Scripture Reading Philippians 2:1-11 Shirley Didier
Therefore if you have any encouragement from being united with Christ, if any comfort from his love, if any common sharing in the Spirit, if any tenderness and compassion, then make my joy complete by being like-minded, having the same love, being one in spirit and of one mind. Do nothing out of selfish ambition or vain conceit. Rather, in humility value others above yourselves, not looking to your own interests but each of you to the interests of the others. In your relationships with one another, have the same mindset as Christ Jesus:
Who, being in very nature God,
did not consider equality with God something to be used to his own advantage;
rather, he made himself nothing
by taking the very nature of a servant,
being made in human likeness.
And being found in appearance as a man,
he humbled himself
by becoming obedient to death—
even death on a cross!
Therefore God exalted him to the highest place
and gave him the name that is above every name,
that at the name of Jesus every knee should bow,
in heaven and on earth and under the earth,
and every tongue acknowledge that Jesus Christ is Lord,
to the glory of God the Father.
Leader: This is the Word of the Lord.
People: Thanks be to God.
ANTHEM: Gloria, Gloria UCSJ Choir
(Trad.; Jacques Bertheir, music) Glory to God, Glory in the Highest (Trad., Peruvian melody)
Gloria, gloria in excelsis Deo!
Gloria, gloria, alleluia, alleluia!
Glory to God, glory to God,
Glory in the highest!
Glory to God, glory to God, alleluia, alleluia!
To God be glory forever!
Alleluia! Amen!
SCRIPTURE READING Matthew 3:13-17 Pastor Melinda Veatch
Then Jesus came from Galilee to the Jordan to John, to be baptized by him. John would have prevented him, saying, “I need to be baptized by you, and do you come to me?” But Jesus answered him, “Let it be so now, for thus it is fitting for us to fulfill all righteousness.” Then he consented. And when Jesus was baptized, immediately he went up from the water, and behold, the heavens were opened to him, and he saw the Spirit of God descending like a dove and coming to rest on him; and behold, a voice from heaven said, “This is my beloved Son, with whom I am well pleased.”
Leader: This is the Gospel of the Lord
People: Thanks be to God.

--------------------------------

__YOUR TASK__
Exactly as they appear above, give the entries again.

__YOUR SOLUTION__
Scripture Reading Philippians 2:1-11 Shirley Didier
Therefore if you have any encouragement from being united with Christ, if any comfort from his love, if any common sharing in the Spirit, if any tenderness and compassion, then make my joy complete by being like-minded, having the same love, being one in spirit and of one mind. Do nothing out of selfish ambition or vain conceit. Rather, in humility value others above yourselves, not looking to your own interests but each of you to the interests of the others. In your relationships with one another, have the same mindset as Christ Jesus:
Who, being in very nature God,
did not consider equality with God something to be used to his own advantage;
rather, he made himself nothing
by taking the very nature of a servant,
being made in human likeness.
And being found in appearance as a man,
he humbled himself
by becoming obedient to death—
even death on a cross!
Therefore God exalted him to the highest place
and gave him the name that is above every name,
that at the name of Jesus every knee should bow,
in heaven and on earth and under the earth,
and every tongue acknowledge that Jesus Christ is Lord,
to the glory of God the Father.
Leader: This is the Word of the Lord.
People: Thanks be to God.
ANTHEM: Gloria, Gloria UCSJ Choir
(Trad.; Jacques Bertheir, music) Glory to God, Glory in the Highest (Trad., Peruvian melody)
Gloria, gloria in excelsis Deo!
Gloria, gloria, alleluia, alleluia!
Glory to God, glory to God,
Glory in the highest!
Glory to God, glory to God, alleluia, alleluia!
To God be glory forever!
Alleluia! Amen!
SCRIPTURE READING Matthew 3:13-17 Pastor Melinda Veatch
Then Jesus came from Galilee to the Jordan to John, to be baptized by him. John would have prevented him, saying, “I need to be baptized by you, and do you come to me?” But Jesus answered him, “Let it be so now, for thus it is fitting for us to fulfill all righteousness.” Then he consented. And when Jesus was baptized, immediately he went up from the water, and behold, the heavens were opened to him, and he saw the Spirit of God descending like a dove and coming to rest on him; and behold, a voice from heaven said, “This is my beloved Son, with whom I am well pleased.”
Leader: This is the Gospel of the Lord
People: Thanks be to God.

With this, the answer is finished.